Et bien, elle m’a répondu, tout simplement : « Rabbanit Blum, vous avez raison ! »

Il y avait une pauvre femme qui avait passé tous les malheurs du monde qui venait de temps en temps à Bnei Brak pour ramasser de la Tsédaka. Si elle ne savait pas où passer la nuit, elle allait dormir chez la Rabbanit. Comme l’appartement était très petit, elle lui réservait l’entrée du logement, et, au petit matin, lorsque le Rav Kanievsky se levait, la Rabbanit veillait à ce qu’elle soit bien couverte.

Cette femme n’avait malheureusement pas d’hygiène corporelle, et la Rabbanit lui faisait sa toilette. Elle a pu lui donner des soins que seule une mère pourrait prodiguer à un petit enfant.

Je le sais de source première.

Vous avez écrit une biographie passionnante qui raconte votre enfance et la maison de vos parents. Lors d’un passage, vous décrivez votre maman, à la sortie du Chabbath, après la Havdala, qui regardait par la fenêtre et espérait le voir arriver (le Machia’h)…

La foi chez vous et vos parents, ce n’est pas de la théorie.

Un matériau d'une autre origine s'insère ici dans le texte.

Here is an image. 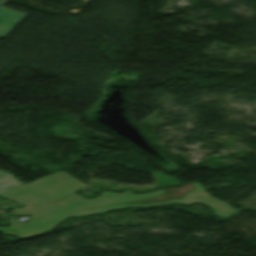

Mais du vécu. Au quotidien, dans la vie de tous les jours. De là vient votre sérénité ?

Vous me voyez sereine, mais je pense que je ne le suis pas assez. Après avoir vu à milles reprises comment D.ieu gère le monde, je m’en veux de ne pas l’être plus.

Bien sûr, il y a des problèmes, mais ils ne sont là que pour nous rapprocher de Lui, car, au final, c’est Lui qui arrange tout. Et à mon âge, avec mon expérience et mon vécu, c’est tellement flagrant. Avec le temps, je me rends compte que tous les soucis n’étaient là que pour me rapprocher de Lui et faire de la Téfila.

Mais attention, je pense qu’il faut chercher des solutions, on est dans ce monde-ci pour travailler ! On ne doit pas attendre passivement que les choses s’arrangent d’elles-mêmes. Mais parfois, après avoir essayé de solutionner un problème, il faut savoir accepter le dénouement, même si, a priori, on ne l’aurait pas choisi. Et on verra au bout du compte que c’était pour le bien.

Vous avez atteint vos objectifs…

Ce qui est sûr, c’est que je sens une plénitude intérieure, je suis en harmonie avec moi-même. La Torah n’a rien frustré en moi, bien au contraire : elle m’a discipliné et m’a permis d’exprimer mes forces. Je remercie Hachem.

Avant de nous quitter, Mme Blum me fait découvrir une petite pièce secrète : elle a aménagé sous l’escalier intérieur de son appartement, une pièce grandeur de poupée, avec des jeux, chaises et table à dimension réduite, où ses petits-enfants peuvent jouer lorsqu’ils viennent la visiter.

Mme Blum, ou l’art d’être grand-mère.